Suddenly. It was implemented. Now there’s been a ton of backsliding and New York didn’t maintain its outdoor dining program the way that many wish it would have, and I hope with a new mayoral administration we’ll be going back to the drawing board on that.
But I think that. If you look at the Great Highway example in San Francisco, you know, I think that we developed a vernacular in this country of opening streets to people, closing them to cars, having fun and realizing that that was possible and hundreds of thousands of people experienced that in real life.  And that’s not an opportunity that we’ve had before, and I really think it has changed the mindset.
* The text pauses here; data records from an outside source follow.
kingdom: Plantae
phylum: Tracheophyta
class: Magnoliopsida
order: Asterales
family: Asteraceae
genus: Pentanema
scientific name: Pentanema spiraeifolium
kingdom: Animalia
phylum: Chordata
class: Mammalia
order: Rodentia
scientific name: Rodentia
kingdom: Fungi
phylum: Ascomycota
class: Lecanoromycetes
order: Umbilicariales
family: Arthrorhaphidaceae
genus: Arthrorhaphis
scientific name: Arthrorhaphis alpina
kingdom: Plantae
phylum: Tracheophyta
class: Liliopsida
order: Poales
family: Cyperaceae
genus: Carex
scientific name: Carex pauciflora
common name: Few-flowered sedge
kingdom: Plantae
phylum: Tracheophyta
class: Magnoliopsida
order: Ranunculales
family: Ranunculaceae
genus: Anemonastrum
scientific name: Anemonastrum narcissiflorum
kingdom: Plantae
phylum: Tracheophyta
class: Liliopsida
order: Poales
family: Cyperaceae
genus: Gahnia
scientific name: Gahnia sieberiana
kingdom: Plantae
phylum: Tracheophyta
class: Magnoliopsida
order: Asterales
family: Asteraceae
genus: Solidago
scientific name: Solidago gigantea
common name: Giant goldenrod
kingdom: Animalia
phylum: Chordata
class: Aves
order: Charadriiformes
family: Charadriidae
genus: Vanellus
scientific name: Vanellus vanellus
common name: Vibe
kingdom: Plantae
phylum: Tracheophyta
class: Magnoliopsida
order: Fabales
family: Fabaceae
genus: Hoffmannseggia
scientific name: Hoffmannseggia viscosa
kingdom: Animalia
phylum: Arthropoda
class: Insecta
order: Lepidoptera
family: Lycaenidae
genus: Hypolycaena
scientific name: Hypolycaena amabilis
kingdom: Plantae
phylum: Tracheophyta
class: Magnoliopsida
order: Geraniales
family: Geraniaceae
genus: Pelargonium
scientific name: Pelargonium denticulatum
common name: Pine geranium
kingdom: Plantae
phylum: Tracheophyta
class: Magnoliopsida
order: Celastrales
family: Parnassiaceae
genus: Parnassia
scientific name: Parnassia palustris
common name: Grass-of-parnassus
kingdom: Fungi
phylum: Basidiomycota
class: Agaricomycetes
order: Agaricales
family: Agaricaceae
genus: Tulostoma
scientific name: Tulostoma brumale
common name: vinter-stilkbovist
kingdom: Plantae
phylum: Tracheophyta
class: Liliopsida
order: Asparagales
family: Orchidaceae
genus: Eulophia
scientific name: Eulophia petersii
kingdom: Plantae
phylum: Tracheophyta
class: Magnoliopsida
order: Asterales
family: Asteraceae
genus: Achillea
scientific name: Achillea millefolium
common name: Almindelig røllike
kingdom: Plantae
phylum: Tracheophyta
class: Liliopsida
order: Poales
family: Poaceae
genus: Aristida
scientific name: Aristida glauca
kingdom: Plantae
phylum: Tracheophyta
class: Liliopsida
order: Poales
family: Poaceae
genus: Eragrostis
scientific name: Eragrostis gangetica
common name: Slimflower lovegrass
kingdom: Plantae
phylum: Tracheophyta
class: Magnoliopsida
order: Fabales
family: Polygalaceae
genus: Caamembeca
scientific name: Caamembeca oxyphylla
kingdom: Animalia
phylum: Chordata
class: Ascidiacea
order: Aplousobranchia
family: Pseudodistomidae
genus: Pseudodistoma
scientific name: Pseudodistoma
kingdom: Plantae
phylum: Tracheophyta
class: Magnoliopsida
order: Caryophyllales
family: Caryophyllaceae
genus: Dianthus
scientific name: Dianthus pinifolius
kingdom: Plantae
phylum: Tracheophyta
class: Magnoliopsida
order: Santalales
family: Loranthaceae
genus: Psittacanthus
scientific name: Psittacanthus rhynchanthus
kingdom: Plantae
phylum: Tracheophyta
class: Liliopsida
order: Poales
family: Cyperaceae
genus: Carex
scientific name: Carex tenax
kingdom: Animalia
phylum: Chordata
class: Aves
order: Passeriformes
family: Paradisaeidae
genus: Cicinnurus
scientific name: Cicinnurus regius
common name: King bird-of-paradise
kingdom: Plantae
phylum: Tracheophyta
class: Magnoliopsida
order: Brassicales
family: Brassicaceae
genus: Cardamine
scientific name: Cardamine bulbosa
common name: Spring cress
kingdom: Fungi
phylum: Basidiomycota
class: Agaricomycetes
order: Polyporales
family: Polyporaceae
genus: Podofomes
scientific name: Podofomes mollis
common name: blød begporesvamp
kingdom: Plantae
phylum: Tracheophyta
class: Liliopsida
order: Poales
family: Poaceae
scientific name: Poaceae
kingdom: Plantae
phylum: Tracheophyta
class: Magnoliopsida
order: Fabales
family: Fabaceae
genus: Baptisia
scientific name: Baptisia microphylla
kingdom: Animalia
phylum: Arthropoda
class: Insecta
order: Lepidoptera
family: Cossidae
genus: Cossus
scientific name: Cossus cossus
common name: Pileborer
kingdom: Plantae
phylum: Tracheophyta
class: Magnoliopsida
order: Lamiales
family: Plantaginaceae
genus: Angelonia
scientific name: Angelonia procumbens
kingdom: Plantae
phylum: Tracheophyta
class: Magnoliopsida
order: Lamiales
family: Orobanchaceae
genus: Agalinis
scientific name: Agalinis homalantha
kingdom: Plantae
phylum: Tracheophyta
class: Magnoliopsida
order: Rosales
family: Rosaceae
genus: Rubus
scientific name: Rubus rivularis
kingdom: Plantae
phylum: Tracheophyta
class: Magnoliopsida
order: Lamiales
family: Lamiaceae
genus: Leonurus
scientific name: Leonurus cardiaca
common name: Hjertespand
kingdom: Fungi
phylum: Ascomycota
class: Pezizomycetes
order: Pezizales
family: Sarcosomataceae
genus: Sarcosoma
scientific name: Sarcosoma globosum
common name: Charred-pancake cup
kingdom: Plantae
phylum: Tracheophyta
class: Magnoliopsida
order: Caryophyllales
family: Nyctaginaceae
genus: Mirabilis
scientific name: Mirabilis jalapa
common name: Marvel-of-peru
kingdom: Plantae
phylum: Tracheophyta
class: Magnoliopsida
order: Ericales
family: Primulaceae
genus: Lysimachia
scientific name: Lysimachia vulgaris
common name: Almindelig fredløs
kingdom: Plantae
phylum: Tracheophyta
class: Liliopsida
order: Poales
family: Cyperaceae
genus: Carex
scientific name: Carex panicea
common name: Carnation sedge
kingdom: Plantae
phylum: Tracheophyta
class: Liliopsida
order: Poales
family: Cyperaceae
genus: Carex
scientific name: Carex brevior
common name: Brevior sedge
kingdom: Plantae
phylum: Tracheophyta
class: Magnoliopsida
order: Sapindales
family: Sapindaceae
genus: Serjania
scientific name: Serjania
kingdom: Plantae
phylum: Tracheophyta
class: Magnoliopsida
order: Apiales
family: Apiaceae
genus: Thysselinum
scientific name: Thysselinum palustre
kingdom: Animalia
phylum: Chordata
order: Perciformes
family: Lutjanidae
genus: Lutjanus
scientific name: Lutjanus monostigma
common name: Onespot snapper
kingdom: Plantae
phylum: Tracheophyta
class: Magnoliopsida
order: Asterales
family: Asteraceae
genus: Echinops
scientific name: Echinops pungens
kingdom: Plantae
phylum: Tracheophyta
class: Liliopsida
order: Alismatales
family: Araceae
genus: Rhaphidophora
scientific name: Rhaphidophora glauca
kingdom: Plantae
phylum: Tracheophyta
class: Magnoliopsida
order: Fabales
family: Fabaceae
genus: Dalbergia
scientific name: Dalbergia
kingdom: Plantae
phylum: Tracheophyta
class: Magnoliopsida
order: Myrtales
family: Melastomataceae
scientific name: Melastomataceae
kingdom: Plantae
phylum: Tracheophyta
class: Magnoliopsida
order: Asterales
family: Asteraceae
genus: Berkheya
Doug Gordon: So I’m gonna play devil’s advocate here because we, we do host the podcast together. So I’m gonna argue back with Sarah and say, yes, I think that’s all true. And a lot of people bought cars during COVID.
You know, like you yourself, Sarah, right on the show. And we say if it’s in the book, cars became a form of PPE during the pandemic. Yeah. You saw people like the investment now in drive-throughs. Right. And like the elimination of even the fast food restaurants, like a place to sit down and eat your meal.
You just pick up your food and go. So it’s like, you know, all of these things, it’s like sliding doors, you know? We can sort of pick one path or the other. I do think, to Sarah’s point, you know, I always say the term open streets, that was a real inside baseball urbanist sort of thing. What do you mean the streets open?
I thought it was closed. No one can drive on it. And now you have like entire city departments and public facing programs where regular people are saying like, oh, have you been to the, you know, Berry Street Open Street? Just regular people who are not urban planners or bloggers or podcast hosts.
Talking in, as Sarah said, this, like vernacular that is expanding to more and more people. So, you know, I think like everything in the country, it’s like we, we take a few steps forward, we take a couple steps back. I do think the progress is forward moving, but it’s always and fits and starts.